Average distance in a general class of scale-free networks

In Chung-Lu random graphs, a classic model for real-world networks, each vertex is equipped with a weight drawn from a power-law distribution, and two vertices forman edge independently with probability proportional to the product of their weights. Chung-Lu graphs have average distance O(log logn) and thus reproduce the small-world phenomenon, a key property of real-world networks. Modern, more realistic variants of this model also equip each vertex with a random position in a specific underlying geometry. The edge probability of two vertices then depends, say, inversely polynomially on their distance. In this paper we study a generic augmented version of Chung-Lu random graphs. We analyze a model where the edge probability of two vertices can depend arbitrarily on their positions, as long as the marginal probability of forming an edge (for two vertices with fixed weights, one fixed position, and one random position) is as in a Chung-Lu random graph.
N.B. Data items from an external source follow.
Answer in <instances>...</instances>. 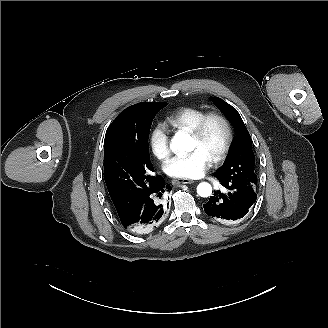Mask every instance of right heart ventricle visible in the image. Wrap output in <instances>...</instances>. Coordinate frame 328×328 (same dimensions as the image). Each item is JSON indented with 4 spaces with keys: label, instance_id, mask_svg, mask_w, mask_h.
I'll return each mask as SVG.
<instances>
[{
    "label": "right heart ventricle",
    "instance_id": "e07e8e85",
    "mask_svg": "<svg viewBox=\"0 0 328 328\" xmlns=\"http://www.w3.org/2000/svg\"><path fill=\"white\" fill-rule=\"evenodd\" d=\"M206 114V110L197 107H187L169 114L168 124L178 130L190 132L197 122Z\"/></svg>",
    "mask_w": 328,
    "mask_h": 328
}]
</instances>
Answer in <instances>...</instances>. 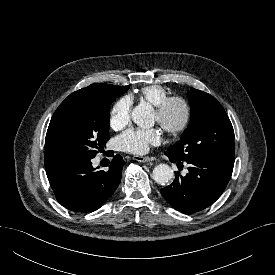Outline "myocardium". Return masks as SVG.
Wrapping results in <instances>:
<instances>
[{
    "label": "myocardium",
    "mask_w": 275,
    "mask_h": 275,
    "mask_svg": "<svg viewBox=\"0 0 275 275\" xmlns=\"http://www.w3.org/2000/svg\"><path fill=\"white\" fill-rule=\"evenodd\" d=\"M174 107H179L181 110V118L176 123L170 120V113ZM155 113L158 124L171 135H178L186 131L193 117L191 103L187 98L180 95L168 96L156 106Z\"/></svg>",
    "instance_id": "1"
}]
</instances>
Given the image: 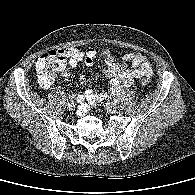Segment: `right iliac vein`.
Masks as SVG:
<instances>
[{
	"mask_svg": "<svg viewBox=\"0 0 195 195\" xmlns=\"http://www.w3.org/2000/svg\"><path fill=\"white\" fill-rule=\"evenodd\" d=\"M76 105L77 104L74 101H70L69 104H68V106H69L70 109H75L76 108Z\"/></svg>",
	"mask_w": 195,
	"mask_h": 195,
	"instance_id": "63e3f726",
	"label": "right iliac vein"
}]
</instances>
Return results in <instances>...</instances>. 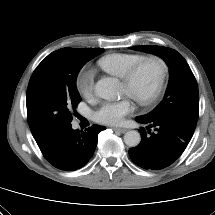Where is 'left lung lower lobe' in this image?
<instances>
[{"label":"left lung lower lobe","mask_w":215,"mask_h":215,"mask_svg":"<svg viewBox=\"0 0 215 215\" xmlns=\"http://www.w3.org/2000/svg\"><path fill=\"white\" fill-rule=\"evenodd\" d=\"M136 121L147 124L148 133L141 128V142L129 149L132 161L141 168L160 170L171 165L185 150L194 130L172 118L136 117ZM154 132L151 133V129Z\"/></svg>","instance_id":"left-lung-lower-lobe-1"}]
</instances>
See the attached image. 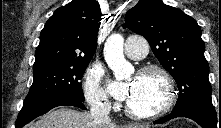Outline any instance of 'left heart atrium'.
<instances>
[{
    "label": "left heart atrium",
    "mask_w": 221,
    "mask_h": 128,
    "mask_svg": "<svg viewBox=\"0 0 221 128\" xmlns=\"http://www.w3.org/2000/svg\"><path fill=\"white\" fill-rule=\"evenodd\" d=\"M134 88H135V80L127 84H118L113 87L112 94L119 101H127L131 93L134 91Z\"/></svg>",
    "instance_id": "1"
}]
</instances>
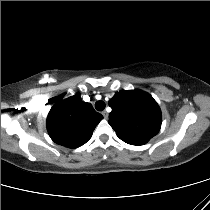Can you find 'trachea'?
Returning <instances> with one entry per match:
<instances>
[{"label": "trachea", "instance_id": "obj_1", "mask_svg": "<svg viewBox=\"0 0 210 210\" xmlns=\"http://www.w3.org/2000/svg\"><path fill=\"white\" fill-rule=\"evenodd\" d=\"M95 108L98 111H103L105 109V103L103 101H97L95 103Z\"/></svg>", "mask_w": 210, "mask_h": 210}]
</instances>
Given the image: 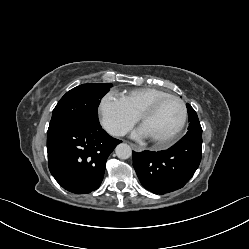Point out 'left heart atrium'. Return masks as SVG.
Returning a JSON list of instances; mask_svg holds the SVG:
<instances>
[{
  "label": "left heart atrium",
  "mask_w": 249,
  "mask_h": 249,
  "mask_svg": "<svg viewBox=\"0 0 249 249\" xmlns=\"http://www.w3.org/2000/svg\"><path fill=\"white\" fill-rule=\"evenodd\" d=\"M134 137L136 138H144L147 137L146 133L144 132V130L142 129V127H140L134 134Z\"/></svg>",
  "instance_id": "obj_1"
}]
</instances>
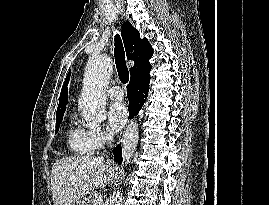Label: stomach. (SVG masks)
<instances>
[{
    "label": "stomach",
    "mask_w": 269,
    "mask_h": 205,
    "mask_svg": "<svg viewBox=\"0 0 269 205\" xmlns=\"http://www.w3.org/2000/svg\"><path fill=\"white\" fill-rule=\"evenodd\" d=\"M74 205H85L83 200L76 201Z\"/></svg>",
    "instance_id": "1"
}]
</instances>
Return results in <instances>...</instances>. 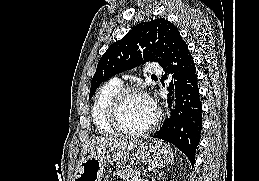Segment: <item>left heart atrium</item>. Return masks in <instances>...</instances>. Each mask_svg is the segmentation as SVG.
Instances as JSON below:
<instances>
[{
	"label": "left heart atrium",
	"instance_id": "1",
	"mask_svg": "<svg viewBox=\"0 0 259 181\" xmlns=\"http://www.w3.org/2000/svg\"><path fill=\"white\" fill-rule=\"evenodd\" d=\"M150 103H151V106L153 107V109H155V105L150 101Z\"/></svg>",
	"mask_w": 259,
	"mask_h": 181
}]
</instances>
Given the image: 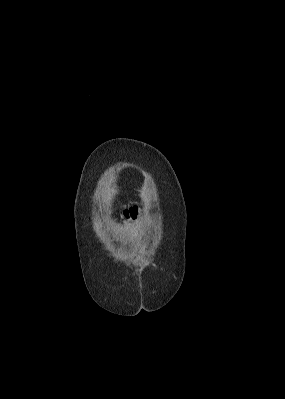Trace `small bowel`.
<instances>
[{
    "label": "small bowel",
    "mask_w": 285,
    "mask_h": 399,
    "mask_svg": "<svg viewBox=\"0 0 285 399\" xmlns=\"http://www.w3.org/2000/svg\"><path fill=\"white\" fill-rule=\"evenodd\" d=\"M135 211L134 210H127V211H125V215H131V214H133Z\"/></svg>",
    "instance_id": "small-bowel-1"
}]
</instances>
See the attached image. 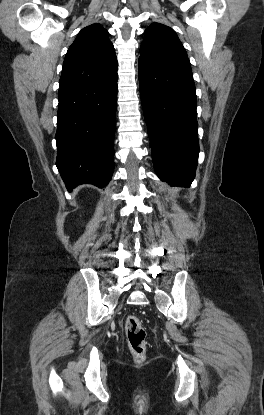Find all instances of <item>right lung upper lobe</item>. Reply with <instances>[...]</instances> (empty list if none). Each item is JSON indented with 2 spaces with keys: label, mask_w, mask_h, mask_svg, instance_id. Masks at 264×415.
<instances>
[{
  "label": "right lung upper lobe",
  "mask_w": 264,
  "mask_h": 415,
  "mask_svg": "<svg viewBox=\"0 0 264 415\" xmlns=\"http://www.w3.org/2000/svg\"><path fill=\"white\" fill-rule=\"evenodd\" d=\"M116 72L117 59L108 31L92 24L82 29L69 47L59 89L99 81Z\"/></svg>",
  "instance_id": "1"
}]
</instances>
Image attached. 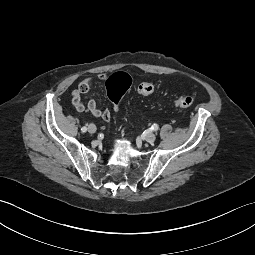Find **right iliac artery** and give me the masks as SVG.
<instances>
[{"label": "right iliac artery", "mask_w": 255, "mask_h": 255, "mask_svg": "<svg viewBox=\"0 0 255 255\" xmlns=\"http://www.w3.org/2000/svg\"><path fill=\"white\" fill-rule=\"evenodd\" d=\"M81 131H82V132H86V131H87V128L84 126V127L81 128Z\"/></svg>", "instance_id": "right-iliac-artery-1"}]
</instances>
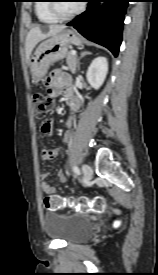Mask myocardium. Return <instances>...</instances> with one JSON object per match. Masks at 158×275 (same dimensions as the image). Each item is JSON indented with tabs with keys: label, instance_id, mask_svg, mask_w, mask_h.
I'll use <instances>...</instances> for the list:
<instances>
[{
	"label": "myocardium",
	"instance_id": "myocardium-1",
	"mask_svg": "<svg viewBox=\"0 0 158 275\" xmlns=\"http://www.w3.org/2000/svg\"><path fill=\"white\" fill-rule=\"evenodd\" d=\"M50 2H56V1H50ZM50 11L52 14L57 17L60 20H68L76 15L80 14L84 10V4H80L75 10L72 12L65 14L61 11L60 6L58 3H50L49 4Z\"/></svg>",
	"mask_w": 158,
	"mask_h": 275
}]
</instances>
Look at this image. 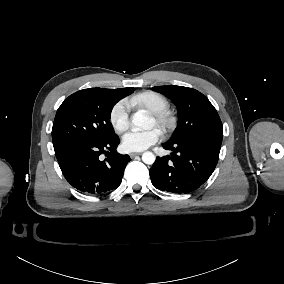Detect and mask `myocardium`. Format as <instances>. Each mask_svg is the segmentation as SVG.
<instances>
[{
  "label": "myocardium",
  "mask_w": 284,
  "mask_h": 284,
  "mask_svg": "<svg viewBox=\"0 0 284 284\" xmlns=\"http://www.w3.org/2000/svg\"><path fill=\"white\" fill-rule=\"evenodd\" d=\"M155 125L162 131L166 132V130L170 126V119L166 112L156 113L154 117Z\"/></svg>",
  "instance_id": "f54148a6"
}]
</instances>
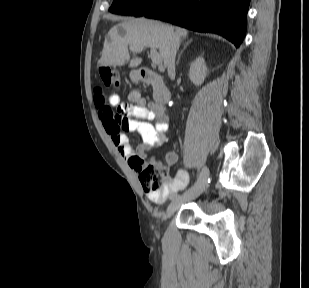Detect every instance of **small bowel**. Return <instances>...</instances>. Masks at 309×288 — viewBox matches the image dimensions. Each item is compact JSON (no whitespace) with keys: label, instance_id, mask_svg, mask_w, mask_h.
Masks as SVG:
<instances>
[{"label":"small bowel","instance_id":"c3829d8e","mask_svg":"<svg viewBox=\"0 0 309 288\" xmlns=\"http://www.w3.org/2000/svg\"><path fill=\"white\" fill-rule=\"evenodd\" d=\"M109 102L113 106L124 107L128 112V119L124 125L118 126L109 117L100 114L105 130L121 156L135 172H138L140 167L136 159H147L149 150L158 149L166 142L169 117L163 108L154 102H147L138 93H132L128 103H120L118 95H112ZM123 131L139 134L142 142L134 147ZM177 160L178 154L175 151L166 153L165 163L167 165H174ZM187 183V173L179 170L160 192L147 193V198L153 203L163 204L176 190L185 188Z\"/></svg>","mask_w":309,"mask_h":288}]
</instances>
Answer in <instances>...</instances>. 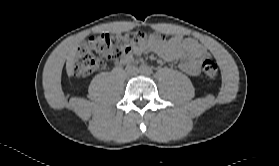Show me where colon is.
Wrapping results in <instances>:
<instances>
[{"label": "colon", "mask_w": 279, "mask_h": 166, "mask_svg": "<svg viewBox=\"0 0 279 166\" xmlns=\"http://www.w3.org/2000/svg\"><path fill=\"white\" fill-rule=\"evenodd\" d=\"M150 39L165 42V38L159 34H147L144 31L131 33H102L89 38L81 45L72 64V72L76 77H87L100 70L104 61H120L126 57L132 49ZM203 74L207 78H215L218 74L217 62L211 58H205L201 62Z\"/></svg>", "instance_id": "colon-1"}]
</instances>
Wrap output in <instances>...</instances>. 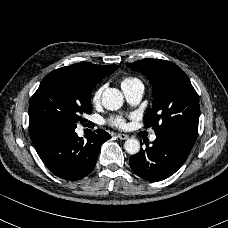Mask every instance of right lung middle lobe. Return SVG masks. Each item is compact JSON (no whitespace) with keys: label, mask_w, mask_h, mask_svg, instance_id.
Masks as SVG:
<instances>
[{"label":"right lung middle lobe","mask_w":228,"mask_h":228,"mask_svg":"<svg viewBox=\"0 0 228 228\" xmlns=\"http://www.w3.org/2000/svg\"><path fill=\"white\" fill-rule=\"evenodd\" d=\"M97 81L85 74L66 69L49 73L33 95L29 107L30 130L49 124L76 127L90 114L91 91Z\"/></svg>","instance_id":"right-lung-middle-lobe-1"}]
</instances>
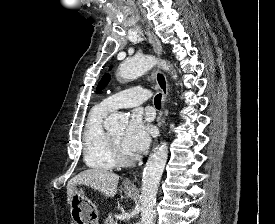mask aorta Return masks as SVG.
Returning <instances> with one entry per match:
<instances>
[{"instance_id": "obj_1", "label": "aorta", "mask_w": 275, "mask_h": 224, "mask_svg": "<svg viewBox=\"0 0 275 224\" xmlns=\"http://www.w3.org/2000/svg\"><path fill=\"white\" fill-rule=\"evenodd\" d=\"M156 64H160L166 70L169 65L152 55L137 56L123 61L118 74L122 79L133 80L150 70ZM176 77V76H175ZM128 123V117L123 113H113L105 121V128H124ZM168 147L164 142L158 145L150 155L142 176L141 187V221L139 224H153L154 207L159 183L167 162Z\"/></svg>"}]
</instances>
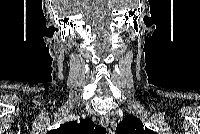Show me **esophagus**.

The resulting class contains Chung-Lu random graphs, hyperbolic random graphs, and geometric inhomogeneous random graphs as special cases. Our main result is that every random graph model in this general class has the same average distance as a Chung-Lu random graph, up to a factor of 1+o(1). This shows inparticular that specific choices, such as taking the underlying geometry to be Euclidean, do not significantly influence the average distance. The proof also shows that every random graph model in our class has a giant component and polylogarithmic diameter with high probability.